Est de la RDC: dernier verrou avant Goma, Saké reste aux mains des FARDC mais entouré par le M23

Des affrontements entre les forces gouvernementales et les rebelles du M23 ont eu lieu autour de Saké. Cette ville stratégique est située à une vingtaine de kilomètres à l’ouest de Goma, considérée comme le dernier verrou sur la route du chef-lieu du Nord-Kivu. Lundi déjà, le Conseil de sécurité des Nations unies s’inquiétait d’une escalade de la violence dans l’est de la RDC

Toutes les dispositions sont prises. Saké est sous le contrôle des forces armées congolaises, assure Patrick Muyaya, le porte-parole du gouvernement congolais, dont le ministre de la Défense s’est rendu ce mardi à Goma, deuxième visite en moins d’une semaine, pour Jean-Pierre Bemba. Selon ce dernier, tout est mis en œuvre pour la protection des populations de Saké, de Goma et des alentours. Kinshasa, affirme-t-il, s’est fixé pour objectif de reprendre l’entièreté des territoires.

« Toutes les dispositions sont prises pour non seulement assurer le contrôle de cette cité stratégique, mais aussi nous assurer que les populations qui ont fait des mouvements puissent commencer à faire le mouvement retour, a affirmé Patrick Muyaya. Vous avez suivi le dernier rapport, qui est ressorti des Nations unies, qui dit clairement qui a utilisation de missiles sol-air sur le sol congolais. Donc, nous, nous prenons des dispositions pour assurer la défense de notre territoire. »
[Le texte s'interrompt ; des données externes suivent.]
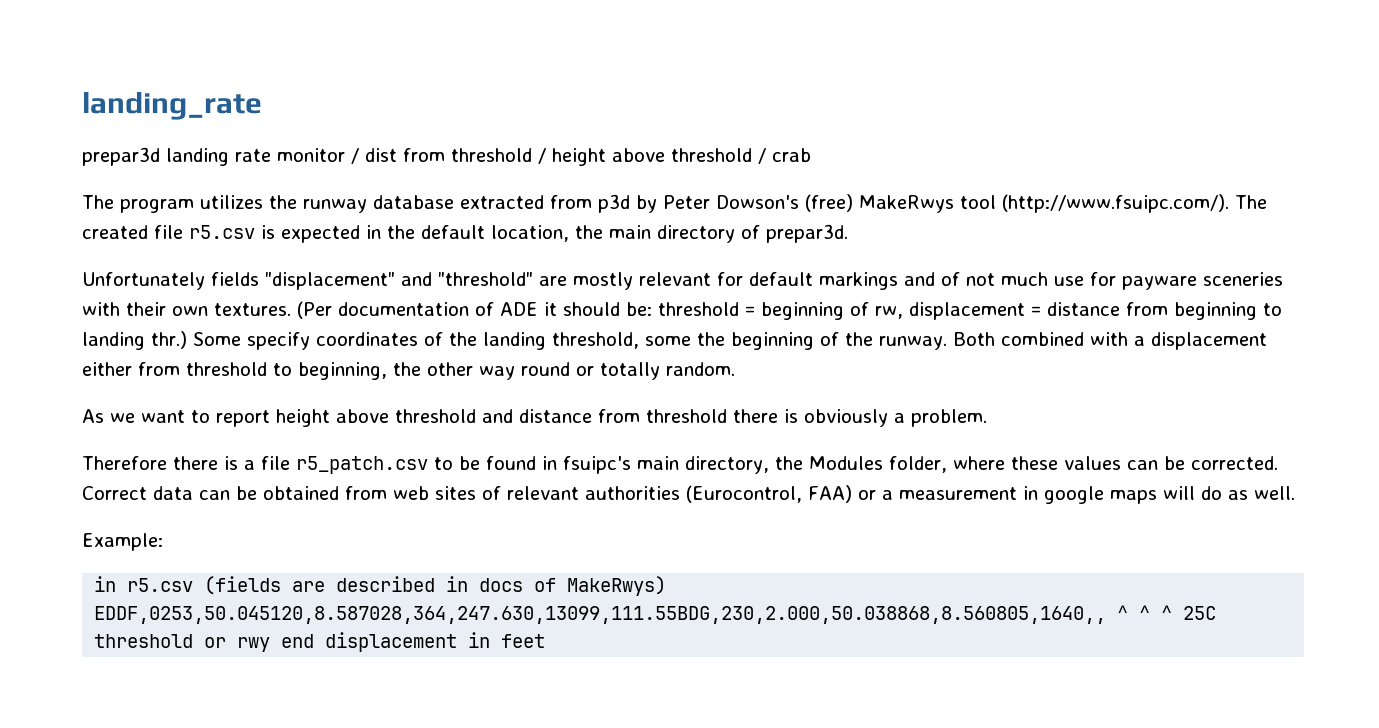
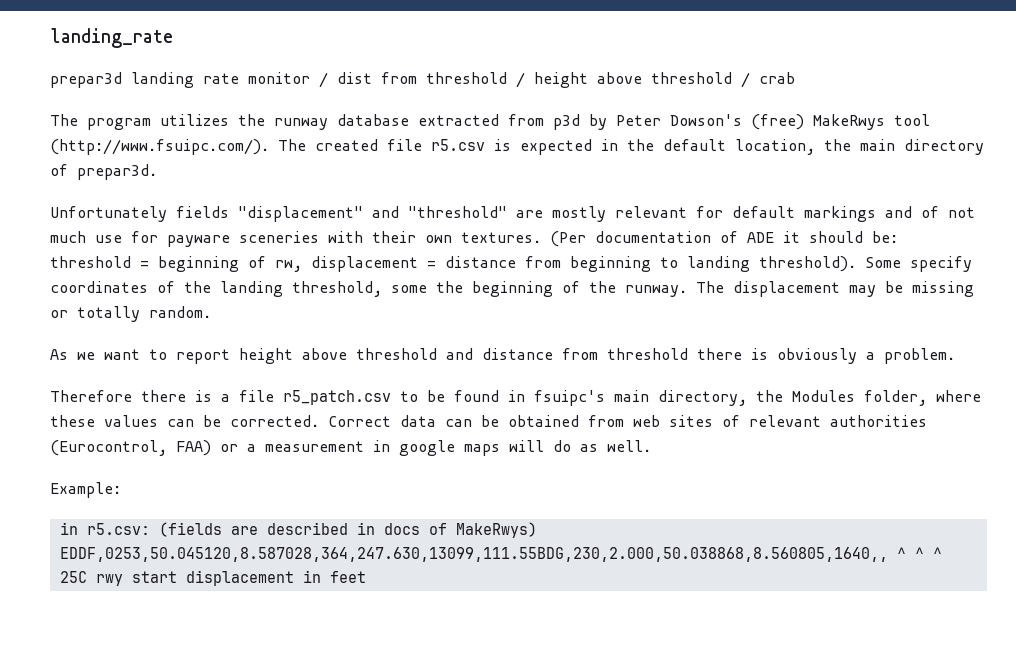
[151,331,187,349] thr.) -> [759,256,856,272] threshold).
[952,332,1267,350] [82,362,570,380] Both combined with a displacement either from threshold to beginning, the other way round -> [696,281,974,297] The displacement may be missing
[127,578,194,592] r5.csv -> [86,523,150,535] r5.csv:
[94,634,315,652] threshold or rwy end -> [95,571,177,586] rwy start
L’accès humanitaire se réduit de plus en plus.

Selon nos informations, le centre-ville de Saké était ce mardi soir contrôlé par l’armée congolaise, aidée par des groupes armés, les wazalendo. Les rebelles du M23, qui ont lancé une offensive il y a environ une semaine, seraient sur les collines qui entourent cette ville considérée comme le dernier verrou avant Goma et qui se trouve au carrefour de plusieurs routes reliant le chef-lieu au reste de la province, et permettant de l’approvisionner. Sur les réseaux sociaux, l’agence des Nations unies pour les affaires humanitaires (Ocha) affirme que l’accès humanitaire se réduit de plus en plus dans la zone.